Start of GIVEN PASSAGE
I would rule this to be an illegal trap, because the trigger is not necessarily detectable to an impartial observer, as the trigger is considerably separated from the trap.

While the tripwire is detectable, the full extent of the trigger isn’t.

If the trigger was a weapon trap that set off a second trap? I’d have less an issue, but I don’t think that would accomplish what you want.

Edited to clarify my issue.
 
I'm not sure how that is any different than the description of the clothespin with two thumb tacks in it that is in the rulebook - other than it taking half a minute for the clothespin to snap shut. A person sees the tripwire, follows it back to the pin, sees that the pin is holding something up and that the arm of the trap will descend to a connection point if the pin is pulled. I mean, it's not a common design but if someone has the ability to disarm traps, they should be familiar enough with the idea of a closing circuit trap.
End of GIVEN PASSAGE
Start of COLLECTED MATERIAL
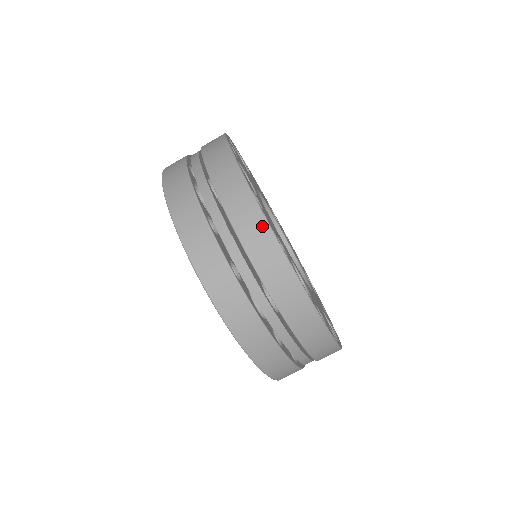
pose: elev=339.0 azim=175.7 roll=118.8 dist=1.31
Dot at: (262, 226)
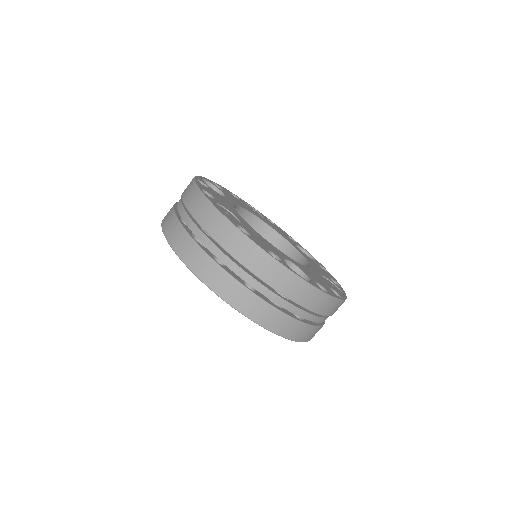
Dot at: (255, 250)
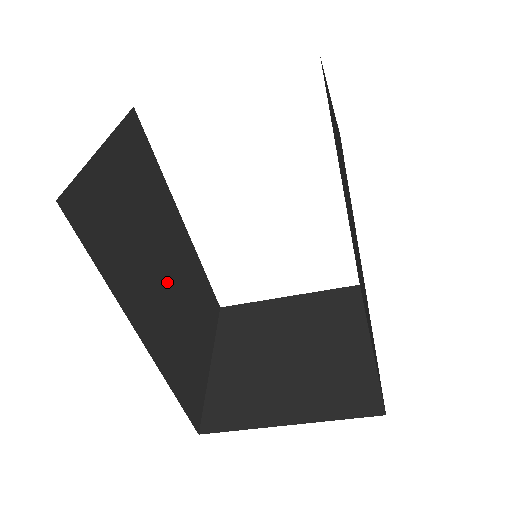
End of COLLECTED MATERIAL
▸ **STATED EXERCISE 1**: List every physical part of a trap named in the paragraph of the trap-ruling discussion that begins "I'm not sure how".
▸ **STATED EXERCISE 2**: Retype the part of the trap-ruling discussion starting with "While the tripwire" and going on through "closing circuit trap.".

▸ **EXERCISE RESULT 1**:
- clothespin
- thumb tacks
- tripwire
- pin
- arm of the trap
- connection point

▸ **EXERCISE RESULT 2**:
While the tripwire is detectable, the full extent of the trigger isn’t.

If the trigger was a weapon trap that set off a second trap? I’d have less an issue, but I don’t think that would accomplish what you want.

Edited to clarify my issue.
 
I'm not sure how that is any different than the description of the clothespin with two thumb tacks in it that is in the rulebook - other than it taking half a minute for the clothespin to snap shut. A person sees the tripwire, follows it back to the pin, sees that the pin is holding something up and that the arm of the trap will descend to a connection point if the pin is pulled. I mean, it's not a common design but if someone has the ability to disarm traps, they should be familiar enough with the idea of a closing circuit trap.